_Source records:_
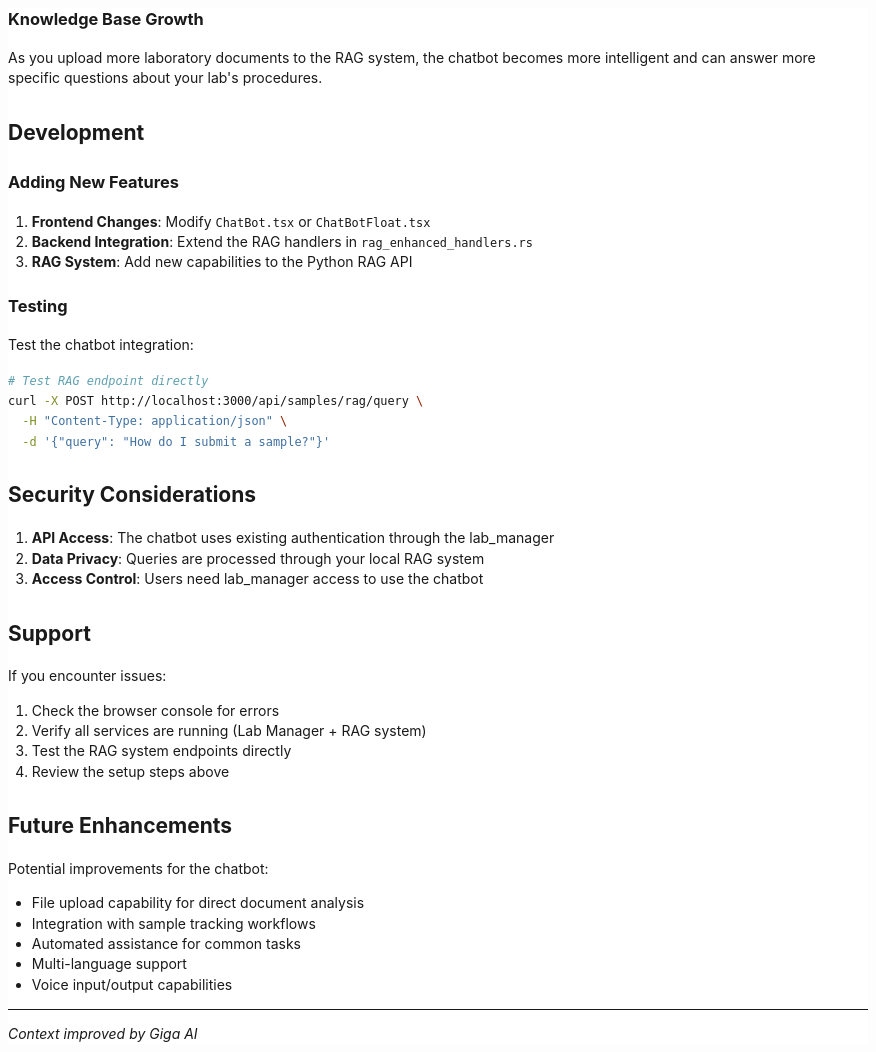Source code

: ### Knowledge Base Growth
As you upload more laboratory documents to the RAG system, the chatbot becomes more intelligent and can answer more specific questions about your lab's procedures.

## Development

### Adding New Features

1. **Frontend Changes**: Modify `ChatBot.tsx` or `ChatBotFloat.tsx`
2. **Backend Integration**: Extend the RAG handlers in `rag_enhanced_handlers.rs`
3. **RAG System**: Add new capabilities to the Python RAG API

### Testing

Test the chatbot integration:

```bash
# Test RAG endpoint directly
curl -X POST http://localhost:3000/api/samples/rag/query \
  -H "Content-Type: application/json" \
  -d '{"query": "How do I submit a sample?"}'
```

## Security Considerations

1. **API Access**: The chatbot uses existing authentication through the lab_manager
2. **Data Privacy**: Queries are processed through your local RAG system
3. **Access Control**: Users need lab_manager access to use the chatbot

## Support

If you encounter issues:

1. Check the browser console for errors
2. Verify all services are running (Lab Manager + RAG system)
3. Test the RAG system endpoints directly
4. Review the setup steps above

## Future Enhancements

Potential improvements for the chatbot:
- File upload capability for direct document analysis
- Integration with sample tracking workflows
- Automated assistance for common tasks
- Multi-language support
- Voice input/output capabilities

---

*Context improved by Giga AI* 
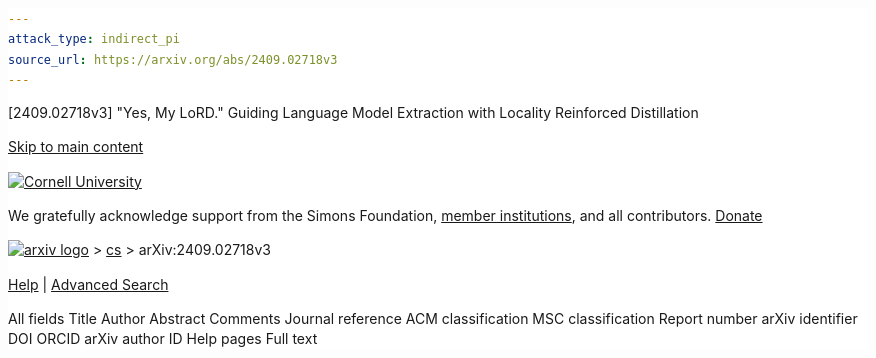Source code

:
 ```yaml
---
attack_type: indirect_pi
source_url: https://arxiv.org/abs/2409.02718v3
---
```


[2409.02718v3] "Yes, My LoRD." Guiding Language Model Extraction with Locality Reinforced Distillation





























  



[Skip to main content](#content)


[![Cornell University](/static/browse/0.3.4/images/icons/cu/cornell-reduced-white-SMALL.svg)](https://www.cornell.edu/)

We gratefully acknowledge support from the Simons Foundation, [member institutions](https://info.arxiv.org/about/ourmembers.html), and all contributors.
[Donate](https://info.arxiv.org/about/donate.html)

[![arxiv logo](/static/browse/0.3.4/images/arxiv-logo-one-color-white.svg)](/) > [cs](/list/cs/recent) > arXiv:2409.02718v3

[Help](https://info.arxiv.org/help) | [Advanced Search](https://arxiv.org/search/advanced)

All fields
Title
Author
Abstract
Comments
Journal reference
ACM classification
MSC classification
Report number
arXiv identifier
DOI
ORCID
arXiv author ID
Help pages
Full text
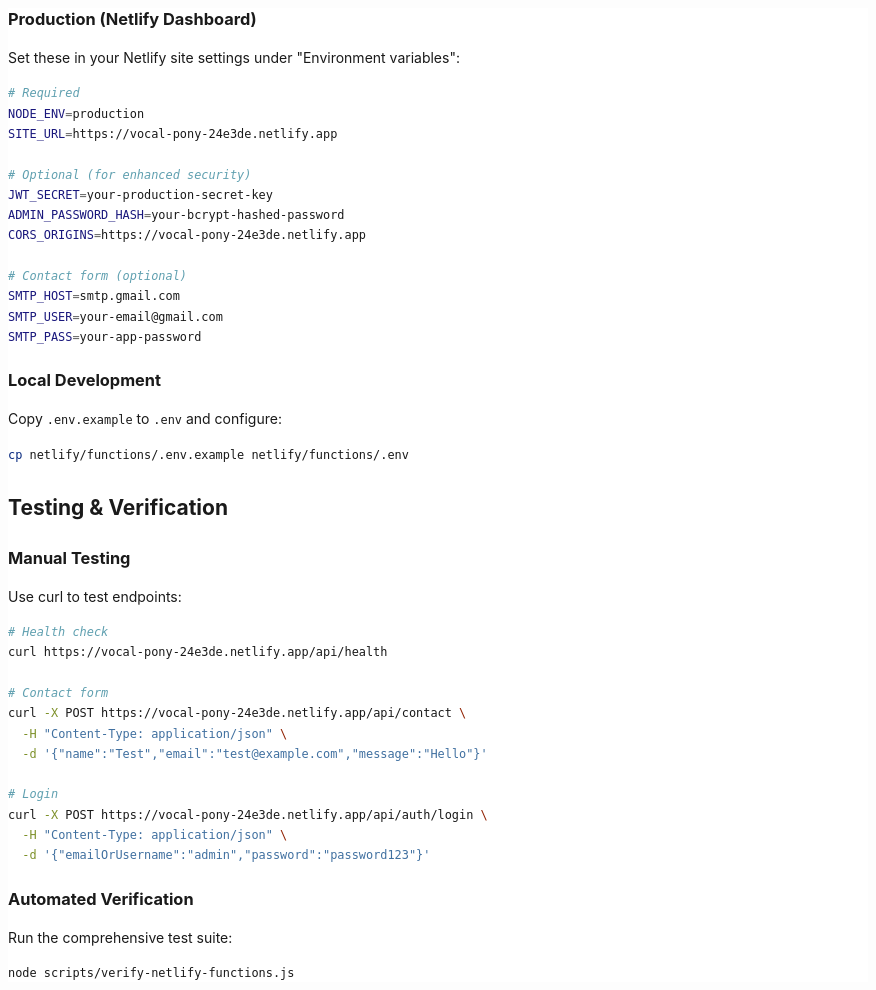 ### Production (Netlify Dashboard)

Set these in your Netlify site settings under "Environment variables":

```bash
# Required
NODE_ENV=production
SITE_URL=https://vocal-pony-24e3de.netlify.app

# Optional (for enhanced security)
JWT_SECRET=your-production-secret-key
ADMIN_PASSWORD_HASH=your-bcrypt-hashed-password
CORS_ORIGINS=https://vocal-pony-24e3de.netlify.app

# Contact form (optional)
SMTP_HOST=smtp.gmail.com
SMTP_USER=your-email@gmail.com
SMTP_PASS=your-app-password
```

### Local Development

Copy `.env.example` to `.env` and configure:

```bash
cp netlify/functions/.env.example netlify/functions/.env
```

## Testing & Verification

### Manual Testing

Use curl to test endpoints:

```bash
# Health check
curl https://vocal-pony-24e3de.netlify.app/api/health

# Contact form
curl -X POST https://vocal-pony-24e3de.netlify.app/api/contact \
  -H "Content-Type: application/json" \
  -d '{"name":"Test","email":"test@example.com","message":"Hello"}'

# Login
curl -X POST https://vocal-pony-24e3de.netlify.app/api/auth/login \
  -H "Content-Type: application/json" \
  -d '{"emailOrUsername":"admin","password":"password123"}'
```

### Automated Verification

Run the comprehensive test suite:

```bash
node scripts/verify-netlify-functions.js
```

_Problem requirements:_ Which lines in the data above hold the word "your"? Return each of them.

_Solution to the exercise:_
As you upload more laboratory documents to the RAG system, the chatbot becomes more intelligent and can answer more specific questions about your lab's procedures.
2. **Data Privacy**: Queries are processed through your local RAG system
Set these in your Netlify site settings under "Environment variables":
JWT_SECRET=your-production-secret-key
ADMIN_PASSWORD_HASH=your-bcrypt-hashed-password
SMTP_USER=your-email@gmail.com
SMTP_PASS=your-app-password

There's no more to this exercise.